Discussion groups can work in a variety of ways. They meet in libraries, homes, churches, coffee shops, and restaurants. They may be organized to focus on a single type of writing, history or mystery, for instance, or they may cover the waterfront of books encompassing nonfiction, fiction, books for children, young adults, and adults. Participants usually will read the same book, but sometimes they will discuss the works of a writer and each will choose a different title by that author. Sometimes, they may read an open choice of titles on a particular subject.

 

What is the appeal?

Participants agree that the most enjoyable part of a book discussion group is hearing different viewpoints and reactions to a book. They also enjoy meeting new people and learning about them through the discussion. People frequently comment that these groups expose them to books they would not read, or even know about, on their own, and that their horizons are enlarged and enriched thereby. A discussion may also bring out a point that an individual reader may have missed in his reading.

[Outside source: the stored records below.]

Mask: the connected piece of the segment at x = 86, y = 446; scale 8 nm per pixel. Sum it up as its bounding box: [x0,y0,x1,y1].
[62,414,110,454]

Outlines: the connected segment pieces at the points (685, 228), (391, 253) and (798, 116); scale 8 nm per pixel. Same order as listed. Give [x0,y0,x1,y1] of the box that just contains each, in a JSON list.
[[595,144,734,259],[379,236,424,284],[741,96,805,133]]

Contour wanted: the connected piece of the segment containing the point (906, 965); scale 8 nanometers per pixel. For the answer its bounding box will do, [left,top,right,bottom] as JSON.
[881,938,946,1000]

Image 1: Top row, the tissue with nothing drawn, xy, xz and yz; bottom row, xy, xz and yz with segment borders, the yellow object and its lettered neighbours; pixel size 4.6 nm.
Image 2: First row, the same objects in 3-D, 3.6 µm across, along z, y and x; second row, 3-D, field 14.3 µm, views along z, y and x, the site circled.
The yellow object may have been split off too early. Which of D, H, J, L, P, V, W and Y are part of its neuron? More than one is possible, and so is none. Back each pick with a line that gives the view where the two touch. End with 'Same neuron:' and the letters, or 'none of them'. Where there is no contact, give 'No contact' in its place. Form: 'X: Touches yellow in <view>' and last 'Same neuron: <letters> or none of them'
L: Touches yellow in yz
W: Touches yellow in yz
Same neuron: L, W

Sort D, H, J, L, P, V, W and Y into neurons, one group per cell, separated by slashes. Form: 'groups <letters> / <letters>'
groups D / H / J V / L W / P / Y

Cookies add to the charm, of course. And laughter, of which there may be an abundance. And the comfortable, welcoming environment talking with others who have taken the same literary journey can be a very pleasant experience.

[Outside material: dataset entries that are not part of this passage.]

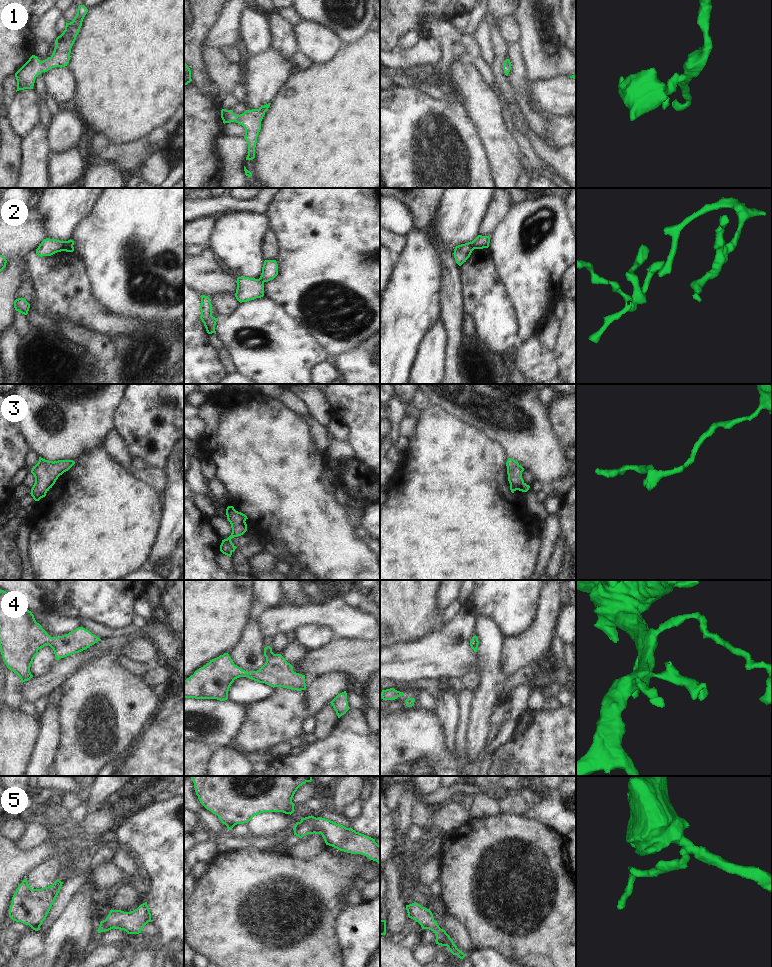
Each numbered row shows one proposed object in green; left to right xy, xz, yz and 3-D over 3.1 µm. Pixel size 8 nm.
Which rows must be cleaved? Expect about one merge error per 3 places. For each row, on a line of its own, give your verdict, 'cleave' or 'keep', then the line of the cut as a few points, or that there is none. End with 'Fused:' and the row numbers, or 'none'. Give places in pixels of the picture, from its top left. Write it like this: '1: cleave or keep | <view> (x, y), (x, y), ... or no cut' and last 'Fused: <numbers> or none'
1: keep | no cut
2: cleave | xy (66, 241), (62, 250)
3: keep | no cut
4: keep | no cut
5: keep | no cut
Fused: 2

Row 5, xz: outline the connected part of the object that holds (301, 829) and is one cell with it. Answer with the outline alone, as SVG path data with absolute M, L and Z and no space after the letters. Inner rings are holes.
M308 816L301 818L293 828L294 835L302 838L308 834L321 834L326 845L351 854L361 854L380 865L380 845L375 839L346 828L331 820Z

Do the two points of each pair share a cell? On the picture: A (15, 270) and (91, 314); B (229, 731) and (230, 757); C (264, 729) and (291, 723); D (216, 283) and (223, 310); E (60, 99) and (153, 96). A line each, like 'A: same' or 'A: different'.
A: different
B: different
C: same
D: different
E: different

Sometimes the most interesting discussions occur when there is disagreement about a book’s appeal, or when participants do not like a particular book. Dissecting the reasons for this can actively engage people and result in a satisfying session that can redeem the experience of reading a book that is somehow lacking.

 

How to participate?

TCPL offers two book discussion groups which welcome anyone who would like to participate. The Richlands group meets on the second Monday at 4:30, and the Tazewell group meets on the second Wednesday at noon. January’s selections are The Tall Woman by Wilma Dykeman and Devil in the White City by Erik Larson. Details of books and schedule changes are available on our website. Come take part in a venerable tradition, enjoy good company, and expand your horizons this year.